随着诅咒的声量渐大,江岚影的耳根开始隐隐作痛,那些声音似乎是从她的骨头缝里发出的,每一块骨头都被震得发痒发疼。
就在诅咒声大到快要将她撕成碎片时,她听到了哀恸的哭声和叫喊。
那样的绝望、无助、催人泪下。
与此同时,她右腿上的玫瑰疤痕醒了过来。
她这块疤痕里是有诅咒的,与怨煞里的诅咒声一体同源。江岚影早先便预料到,接触怨煞会导致疤痕发作,所以,她继续搓捏着怨煞,没有停。
她觉得她就快要听清了。
直到实在承受不住,江岚影才空出一只手捂住疤痕,鲜血从指缝间溢出来。
就快要听清了。
“江宫主——”
春夏的声音突破诅咒声与哭叫声而来,就像划破漫漫长夜的第一缕晨光。
随后,清风透进来、光线透进来,箍在人肺腑的力道消隐而去,江岚影深吸一口气,慢慢张开眼。

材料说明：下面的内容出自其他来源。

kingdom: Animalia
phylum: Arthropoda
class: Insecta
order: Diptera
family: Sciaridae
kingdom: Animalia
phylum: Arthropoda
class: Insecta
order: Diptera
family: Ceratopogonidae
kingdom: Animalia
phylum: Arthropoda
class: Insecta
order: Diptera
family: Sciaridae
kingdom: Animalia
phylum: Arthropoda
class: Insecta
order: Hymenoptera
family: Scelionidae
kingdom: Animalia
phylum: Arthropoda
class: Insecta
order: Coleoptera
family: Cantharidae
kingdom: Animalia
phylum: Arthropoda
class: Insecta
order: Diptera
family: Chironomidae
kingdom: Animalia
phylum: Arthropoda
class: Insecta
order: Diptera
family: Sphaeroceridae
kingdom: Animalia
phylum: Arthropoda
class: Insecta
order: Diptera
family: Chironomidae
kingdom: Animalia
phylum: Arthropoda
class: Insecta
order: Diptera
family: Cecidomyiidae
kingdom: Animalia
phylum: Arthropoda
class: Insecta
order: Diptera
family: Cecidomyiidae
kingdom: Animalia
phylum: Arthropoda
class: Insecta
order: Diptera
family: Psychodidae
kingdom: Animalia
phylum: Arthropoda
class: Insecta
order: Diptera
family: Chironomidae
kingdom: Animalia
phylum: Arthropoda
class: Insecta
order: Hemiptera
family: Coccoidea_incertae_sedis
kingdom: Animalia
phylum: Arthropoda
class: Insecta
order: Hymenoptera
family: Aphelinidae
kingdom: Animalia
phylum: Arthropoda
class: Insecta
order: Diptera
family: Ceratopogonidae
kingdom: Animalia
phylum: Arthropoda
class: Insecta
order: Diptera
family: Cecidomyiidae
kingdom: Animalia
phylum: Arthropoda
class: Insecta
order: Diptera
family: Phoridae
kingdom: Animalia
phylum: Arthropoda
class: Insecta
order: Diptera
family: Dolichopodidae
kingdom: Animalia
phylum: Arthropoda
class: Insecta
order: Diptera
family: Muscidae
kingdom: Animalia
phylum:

她发现桌上的杯盏被她扫了一地,她一只手紧紧地捂着额角,另一只手抓着那溃烂的疤。
而窗外,已是星夜。
“江宫主……”
春夏见她缓过神,声量低了一些。
江岚影抬起眼,发现她正盯着自己的右腿看。
“旧伤复发而已。”
江岚影收了收右腿。
“你流血了。”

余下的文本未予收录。